TASK DETAILS:
Based on the passage about spectral emissivity below, explain in one to three sentences why the step-spectral surface ends up hotter than an oven element.

The problem with all this is that "Greenhouse Effect" denotes a possible cause, while the other two terms refer to effects. So now let us back up and examine the term I threw in earlier, "Spectral Emissivity". For solid materials, this refers to a departure from the spectral behavior of a blackbody or graybody. If we could produce a paint that was perfectly gray—at any level of grayness—throughout the electromagnetic spectrum, we could paint it on a surface and it would cause an amount of heating, when the sun shined upon it, directly correlated to the total emissivity. To be specific, a perfect blackbody surface will heat up to a temperature that depends only on the energy being radiated to it. It has an emissivity of 1. A perfect reflector will not be heated at all. It has an emissivity of 0. A perfect graybody surface with emissivity of 0.5 will heat up to an intermediate temperature according to a proportional constant times the Boltzmann factor t4.

Now, consider a "step-spectral" surface. Suppose it has an emissivity of 1 for visible light, and an emissivity of 0 for infrared light. Let's put the cutoff at 700 nm. A surface with this characteristic, in a vacuum so air will not carry off any heat, and with only visible light shined upon it, would heat up until it was hot enough to radiate away that same amount of radiant energy. In visible light it would appear black. It absorbs light, but if it is cool, emits nearly none. Thus it must heat up. You might know from experience that the heating element in an oven gets to about 600°C before it begins to glow reddish, and at 800°C it is getting orange-red. The great majority of its radiation, however, is at infrared wavelengths longer, much longer, than the 700 nm radiation we call "deep red". If it is prevented by the step-spectral emissivity from radiating at those longer wavelengths, it must, perforce, heat up until it is radiating a lot of visible light, to balance the incoming light. Thus a step-spectral surface tends to get very hot indeed, hotter than an oven element.

Now we can consider gases. Oxygen and nitrogen hardly absorb any light at any wavelength of interest to us as we consider the heat balance of our atmosphere. There is a common gas, however, that does absorb a lot of light, at a range of wavelengths that make it a strong greenhouse gas. That is water vapor. Surprised? We will look at some spectra in a moment. First, qualitatively, we find that water vapor absorbs a lot of ultraviolet light, but absorbs even more strongly in several ranges throughout the infrared, with narrow absorption bands at about 1.2 and 1.9 microns, a wider band from 2.5-3 microns, and a wide, almost total absorption feature from 5 to 7.5 microns. The result of this is that if Earth had no atmosphere it would be 32°C (about 60°F) cooler than it is. A perpetual ice age without the ice. So water vapor is by far the strongest greenhouse gas, and is responsible for life being able to exist on earth.

RECORD EXCERPTS:

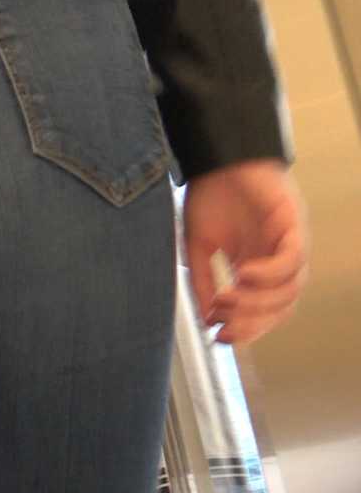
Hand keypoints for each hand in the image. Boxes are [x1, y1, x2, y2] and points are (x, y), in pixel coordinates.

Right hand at [183, 160, 307, 345]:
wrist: (217, 156)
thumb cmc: (210, 195)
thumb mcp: (198, 248)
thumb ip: (203, 282)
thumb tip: (206, 319)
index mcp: (257, 267)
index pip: (263, 311)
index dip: (244, 328)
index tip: (218, 336)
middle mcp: (277, 259)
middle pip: (280, 307)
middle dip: (252, 323)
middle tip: (225, 327)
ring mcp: (288, 242)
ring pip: (290, 290)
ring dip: (258, 302)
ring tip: (228, 297)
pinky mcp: (293, 223)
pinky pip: (292, 259)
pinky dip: (269, 273)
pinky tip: (243, 273)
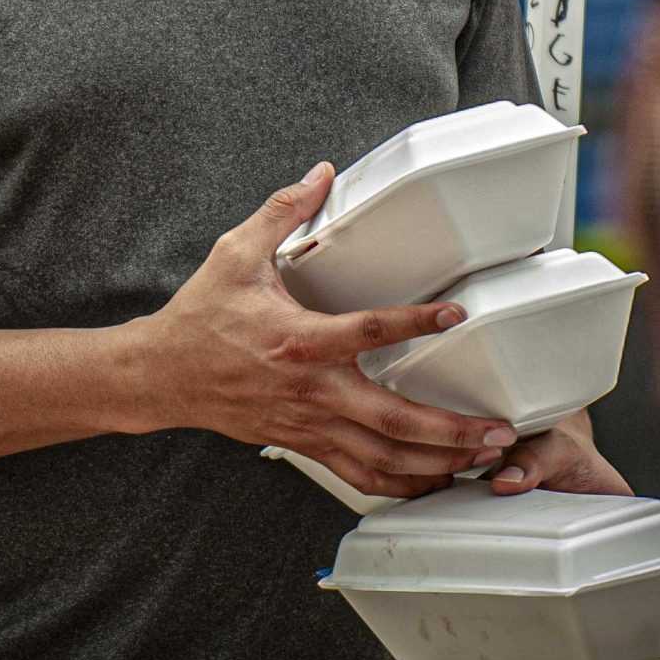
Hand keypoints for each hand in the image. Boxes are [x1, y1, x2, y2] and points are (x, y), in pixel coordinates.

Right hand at [128, 162, 517, 500]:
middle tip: (496, 429)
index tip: (455, 313)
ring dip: (435, 464)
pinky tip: (431, 482)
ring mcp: (309, 425)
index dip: (415, 322)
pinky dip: (399, 485)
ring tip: (480, 460)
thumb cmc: (200, 317)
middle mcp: (311, 390)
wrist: (163, 375)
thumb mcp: (235, 254)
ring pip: (382, 459)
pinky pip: (359, 475)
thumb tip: (320, 174)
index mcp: (298, 340)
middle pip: (392, 420)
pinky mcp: (304, 444)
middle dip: (449, 431)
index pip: (368, 331)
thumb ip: (282, 213)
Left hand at [470, 417, 632, 659]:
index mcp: (619, 540)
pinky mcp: (534, 570)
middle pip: (585, 633)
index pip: (619, 608)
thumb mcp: (552, 444)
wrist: (544, 434)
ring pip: (554, 629)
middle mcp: (593, 565)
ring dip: (527, 655)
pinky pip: (527, 606)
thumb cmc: (561, 442)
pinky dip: (510, 629)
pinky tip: (483, 640)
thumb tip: (506, 482)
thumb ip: (532, 460)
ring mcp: (564, 572)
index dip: (597, 647)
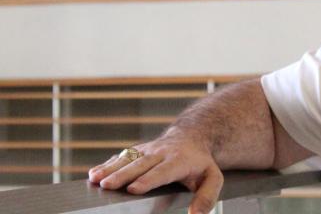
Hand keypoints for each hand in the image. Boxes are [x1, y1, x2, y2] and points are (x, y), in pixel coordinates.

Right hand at [88, 130, 223, 213]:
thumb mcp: (213, 178)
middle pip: (141, 164)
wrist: (192, 136)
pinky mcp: (138, 150)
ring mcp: (148, 150)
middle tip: (107, 185)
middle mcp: (161, 153)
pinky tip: (94, 174)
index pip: (162, 171)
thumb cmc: (201, 163)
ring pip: (128, 158)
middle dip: (123, 174)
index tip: (134, 188)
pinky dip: (108, 164)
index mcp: (179, 161)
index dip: (148, 179)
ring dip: (110, 168)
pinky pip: (122, 156)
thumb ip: (207, 196)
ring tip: (94, 178)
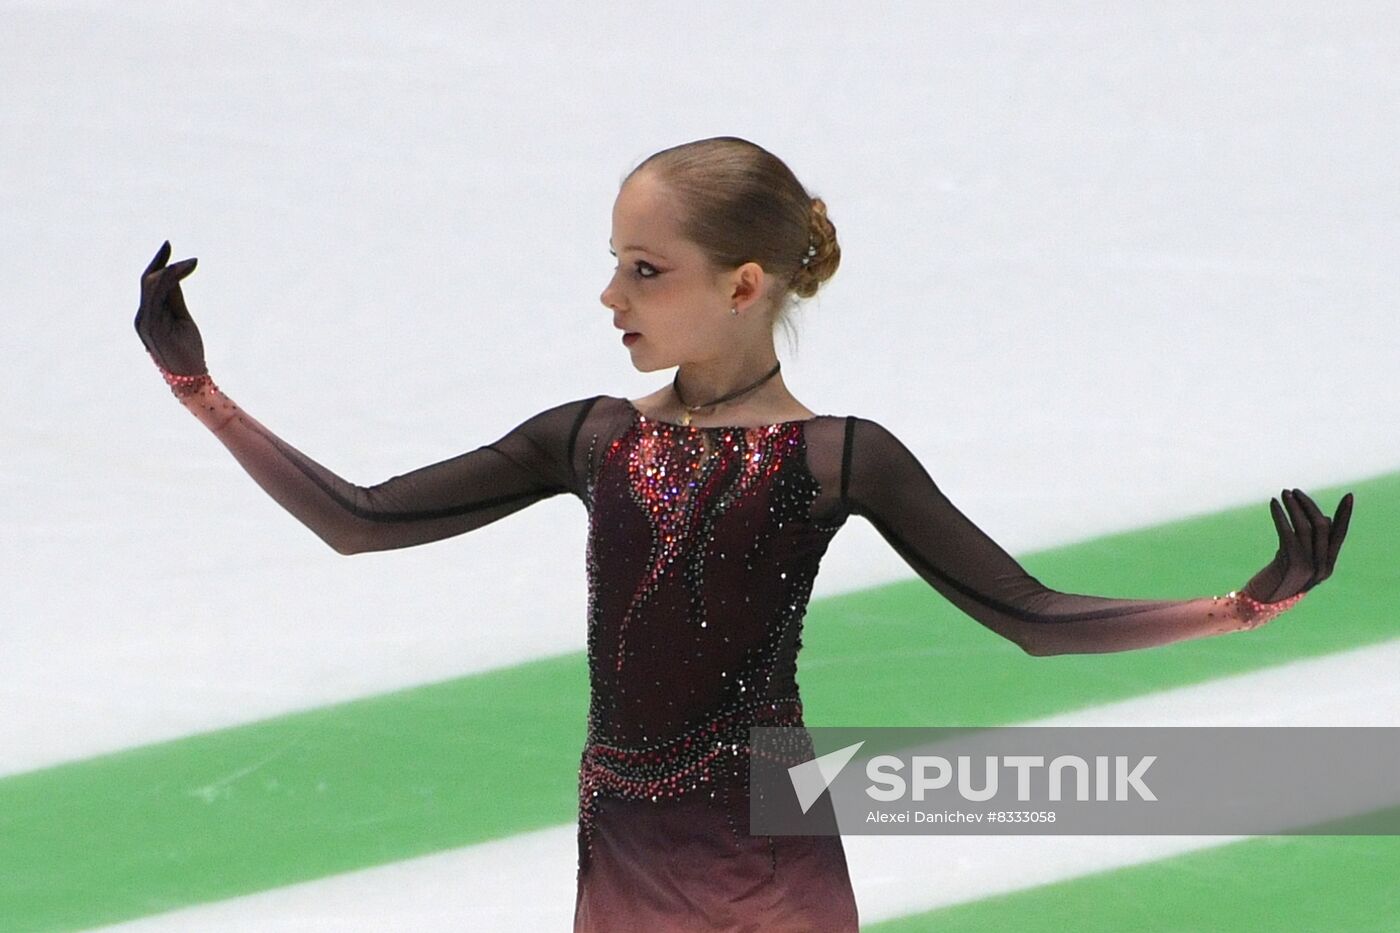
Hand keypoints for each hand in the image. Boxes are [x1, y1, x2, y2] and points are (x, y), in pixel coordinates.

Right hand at [134, 240, 205, 375]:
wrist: (190, 379)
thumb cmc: (188, 351)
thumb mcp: (182, 318)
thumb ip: (175, 298)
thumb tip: (174, 275)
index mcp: (148, 315)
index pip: (149, 284)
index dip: (157, 264)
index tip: (168, 247)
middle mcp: (142, 317)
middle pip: (147, 281)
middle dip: (159, 262)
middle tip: (170, 245)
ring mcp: (145, 322)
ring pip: (152, 286)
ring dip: (171, 270)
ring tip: (191, 262)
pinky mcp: (153, 326)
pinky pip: (158, 296)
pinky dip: (170, 280)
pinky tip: (182, 270)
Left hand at [1242, 489, 1352, 602]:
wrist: (1257, 606)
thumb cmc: (1276, 581)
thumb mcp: (1297, 561)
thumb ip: (1311, 544)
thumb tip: (1324, 518)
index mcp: (1327, 566)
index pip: (1340, 535)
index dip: (1344, 515)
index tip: (1348, 496)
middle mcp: (1322, 567)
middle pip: (1322, 527)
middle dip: (1308, 506)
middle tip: (1293, 491)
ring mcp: (1308, 566)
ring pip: (1306, 527)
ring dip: (1294, 507)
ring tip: (1283, 494)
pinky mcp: (1292, 564)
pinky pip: (1288, 533)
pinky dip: (1281, 515)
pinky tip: (1273, 504)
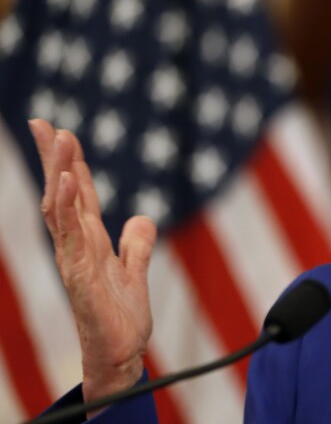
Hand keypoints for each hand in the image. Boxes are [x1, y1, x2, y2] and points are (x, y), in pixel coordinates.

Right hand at [29, 119, 155, 404]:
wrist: (122, 356)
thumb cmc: (122, 318)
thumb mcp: (135, 272)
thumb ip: (137, 245)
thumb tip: (141, 219)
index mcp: (90, 241)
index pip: (78, 194)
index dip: (69, 164)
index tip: (60, 131)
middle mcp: (76, 246)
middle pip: (61, 193)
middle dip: (52, 158)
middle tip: (43, 123)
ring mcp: (74, 259)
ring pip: (61, 208)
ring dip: (58, 172)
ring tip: (57, 138)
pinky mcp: (79, 275)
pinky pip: (70, 235)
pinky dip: (65, 207)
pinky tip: (63, 183)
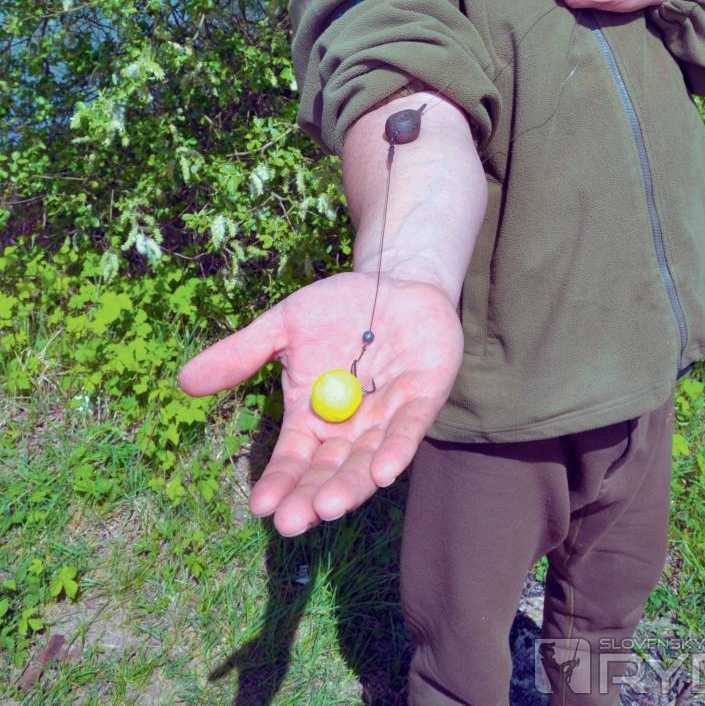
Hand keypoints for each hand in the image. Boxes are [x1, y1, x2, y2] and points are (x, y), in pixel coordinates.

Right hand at [178, 272, 463, 534]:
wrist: (393, 280)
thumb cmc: (337, 307)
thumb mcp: (284, 326)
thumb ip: (242, 355)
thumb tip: (184, 381)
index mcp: (313, 417)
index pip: (293, 460)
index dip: (279, 482)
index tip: (259, 505)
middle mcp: (350, 427)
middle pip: (329, 471)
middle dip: (312, 497)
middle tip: (293, 521)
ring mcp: (388, 416)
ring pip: (367, 459)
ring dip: (350, 484)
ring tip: (328, 507)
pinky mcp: (423, 396)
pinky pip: (409, 428)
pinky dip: (397, 449)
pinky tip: (383, 472)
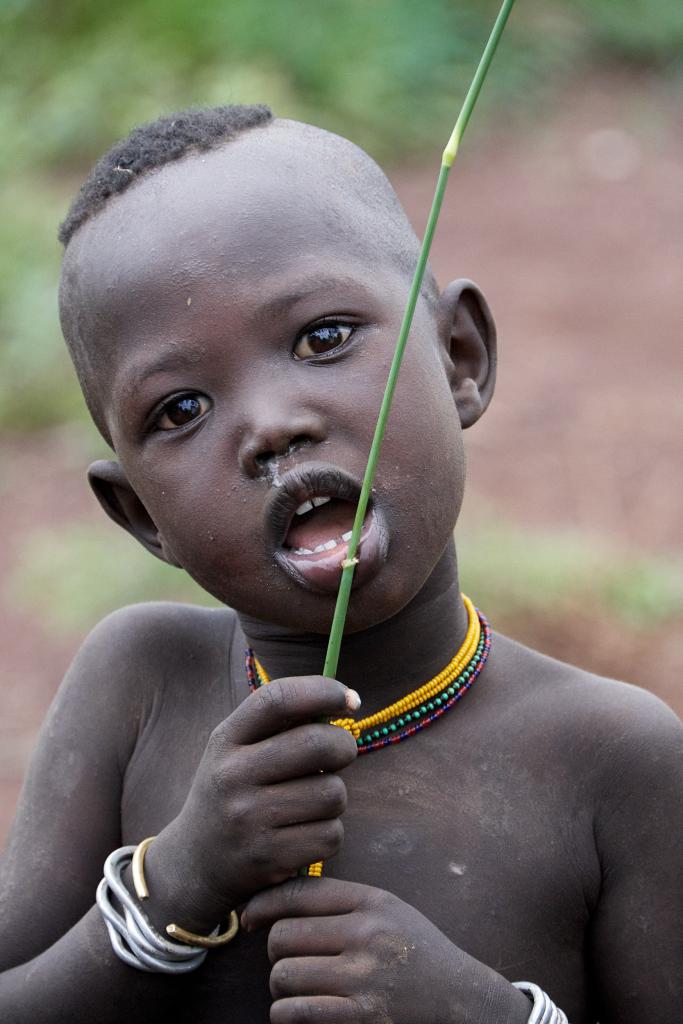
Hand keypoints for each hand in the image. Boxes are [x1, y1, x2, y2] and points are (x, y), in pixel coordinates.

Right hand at [151, 677, 358, 924]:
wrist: (194, 863)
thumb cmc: (233, 794)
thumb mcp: (236, 750)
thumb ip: (280, 724)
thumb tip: (346, 699)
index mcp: (225, 740)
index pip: (278, 699)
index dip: (322, 691)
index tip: (350, 699)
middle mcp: (232, 776)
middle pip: (317, 744)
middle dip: (344, 746)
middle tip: (342, 754)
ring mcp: (248, 819)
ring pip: (332, 793)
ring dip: (335, 796)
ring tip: (313, 802)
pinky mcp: (267, 858)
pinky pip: (330, 835)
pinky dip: (329, 833)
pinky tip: (306, 833)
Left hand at [242, 877, 528, 1023]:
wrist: (461, 1001)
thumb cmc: (415, 952)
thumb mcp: (387, 910)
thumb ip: (339, 902)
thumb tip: (270, 905)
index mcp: (371, 902)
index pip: (299, 892)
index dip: (263, 903)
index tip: (249, 917)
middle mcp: (367, 935)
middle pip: (282, 937)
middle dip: (275, 952)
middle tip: (287, 960)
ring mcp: (364, 979)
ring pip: (283, 977)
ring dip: (281, 988)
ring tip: (298, 988)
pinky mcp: (362, 1017)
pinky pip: (295, 1013)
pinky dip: (287, 1014)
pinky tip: (300, 1011)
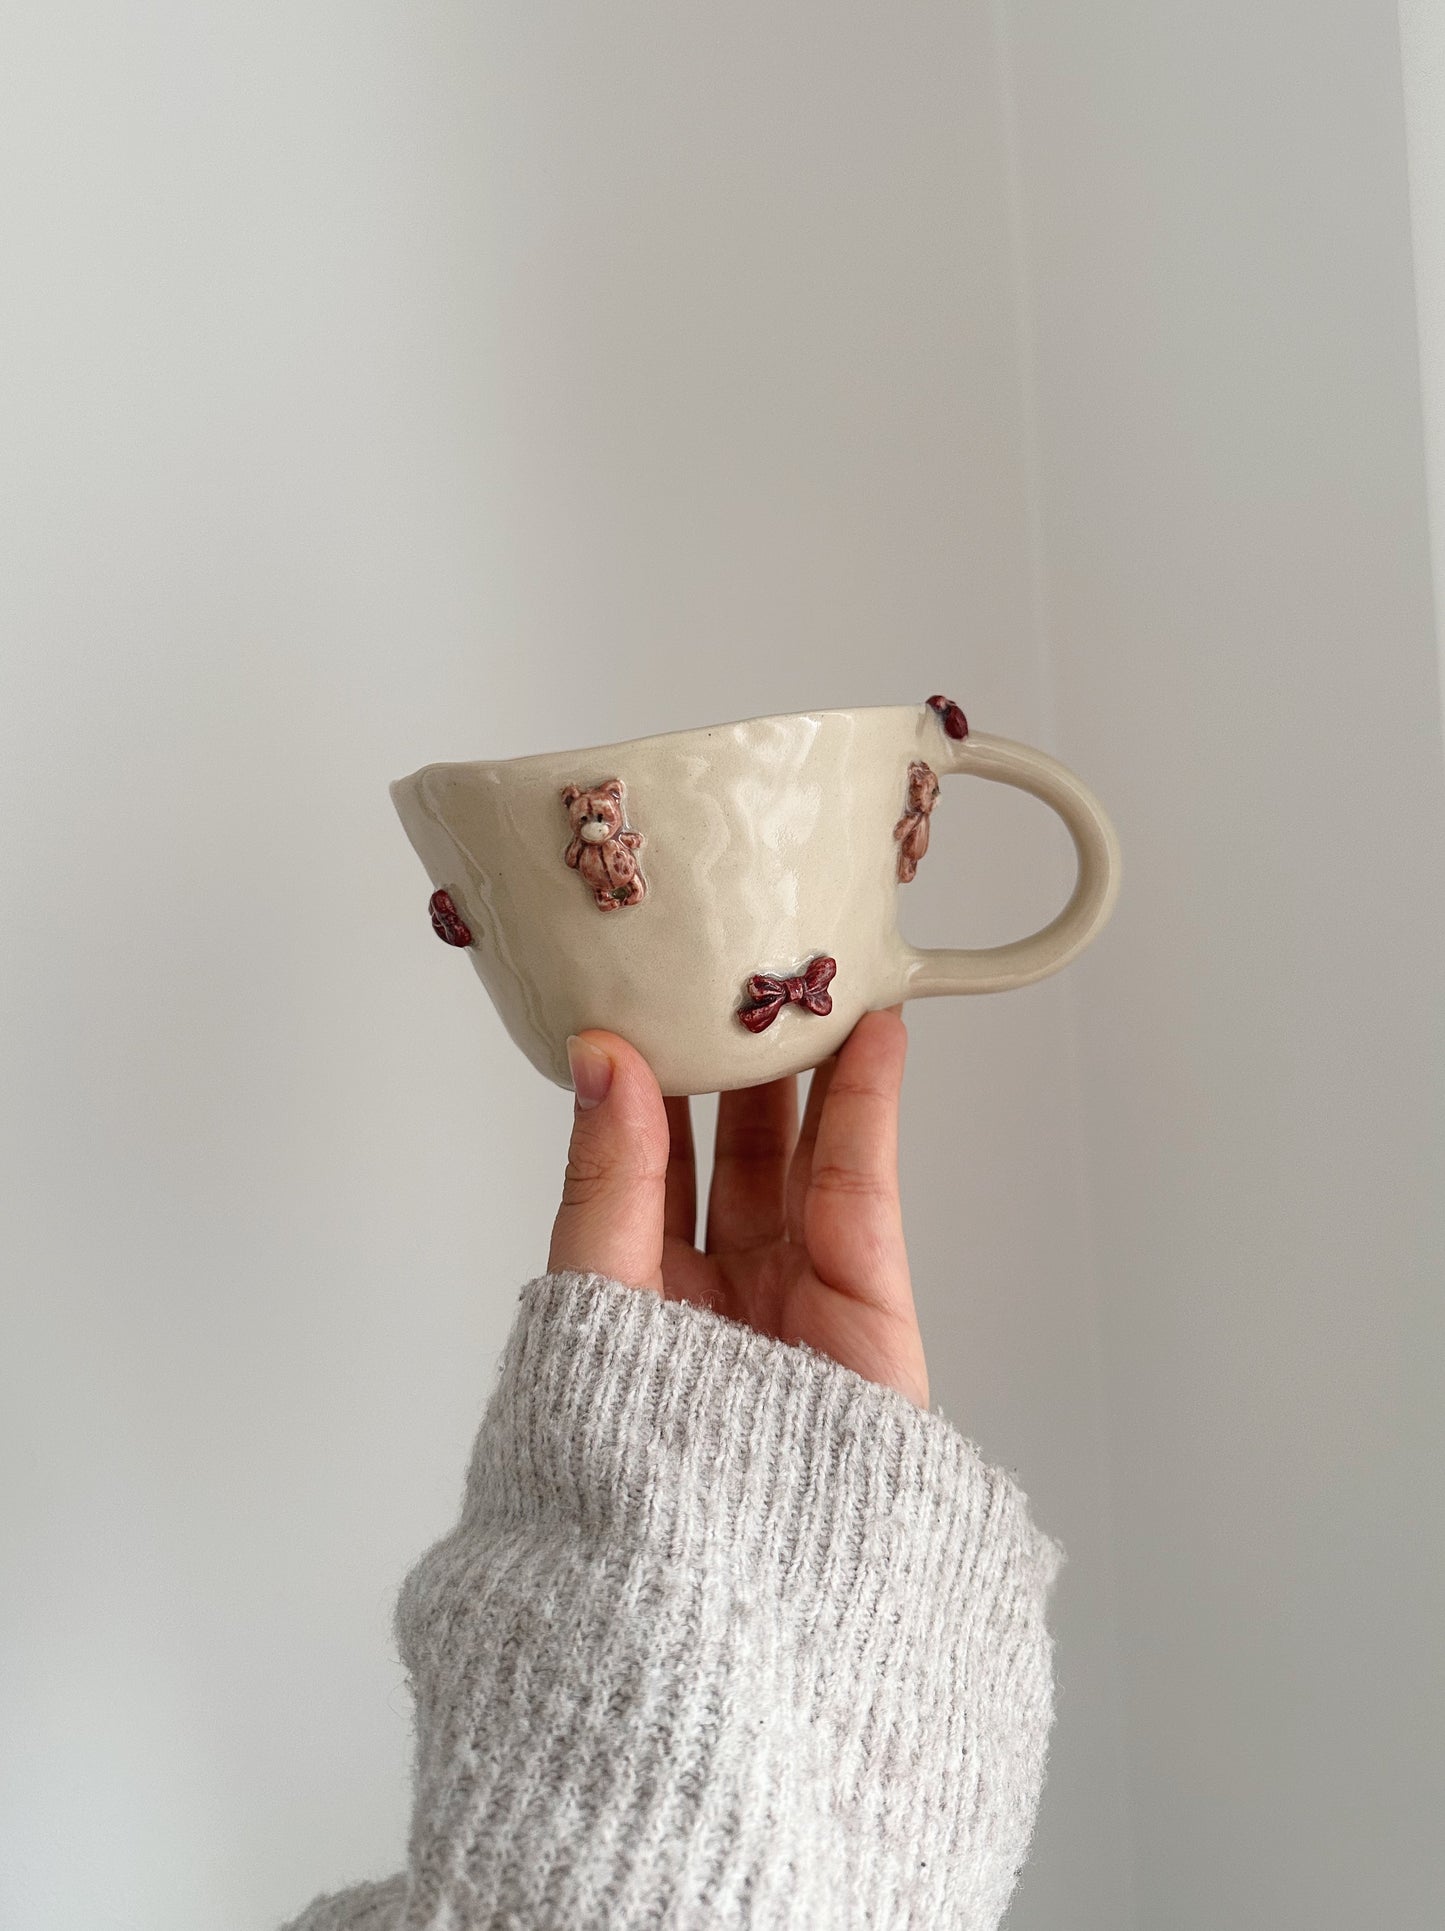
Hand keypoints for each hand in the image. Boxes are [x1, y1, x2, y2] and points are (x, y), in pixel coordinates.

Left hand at [547, 1008, 927, 1406]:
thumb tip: (598, 1055)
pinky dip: (867, 1102)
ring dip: (812, 1067)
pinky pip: (860, 1179)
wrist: (727, 1552)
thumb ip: (606, 1174)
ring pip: (804, 1153)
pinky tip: (873, 1034)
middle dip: (740, 1066)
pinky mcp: (863, 1294)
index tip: (655, 997)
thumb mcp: (598, 1290)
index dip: (654, 1080)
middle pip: (733, 1151)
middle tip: (741, 976)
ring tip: (815, 980)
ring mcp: (793, 1288)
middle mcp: (717, 1286)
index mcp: (638, 1290)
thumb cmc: (632, 1444)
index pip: (645, 1162)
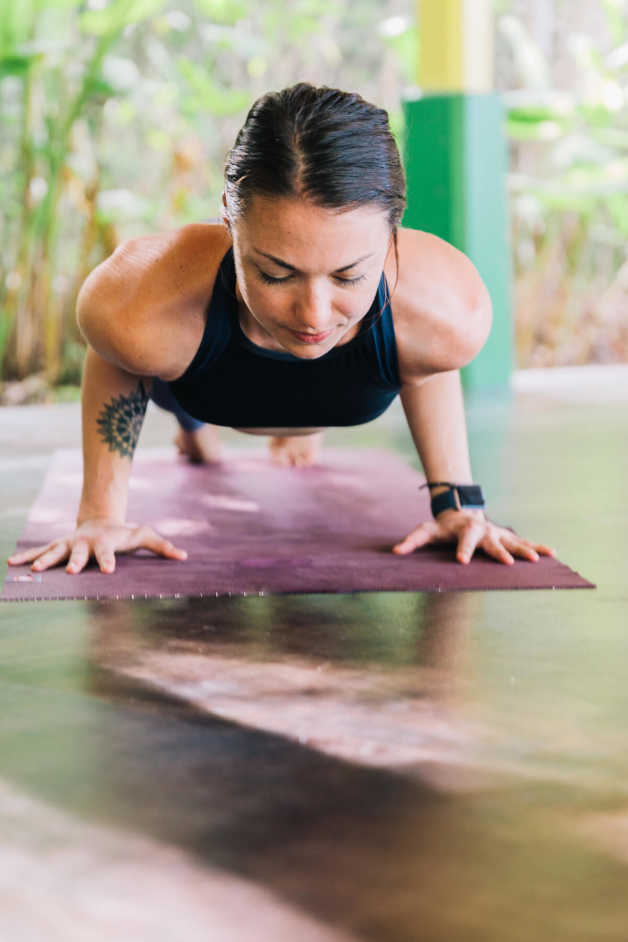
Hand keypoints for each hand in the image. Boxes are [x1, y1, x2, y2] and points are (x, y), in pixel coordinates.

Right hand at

EXPECTED ANSWER:
The surface absorbs visible light like a black surface, but its emissivity of 0 keeps it from radiating at infrared wavelengths longer than 700 nm, where most of a hot object's radiation lies. To balance the incoming light, it has to heat up until it radiates a lot of visible light, and that takes a temperature higher than an oven element's.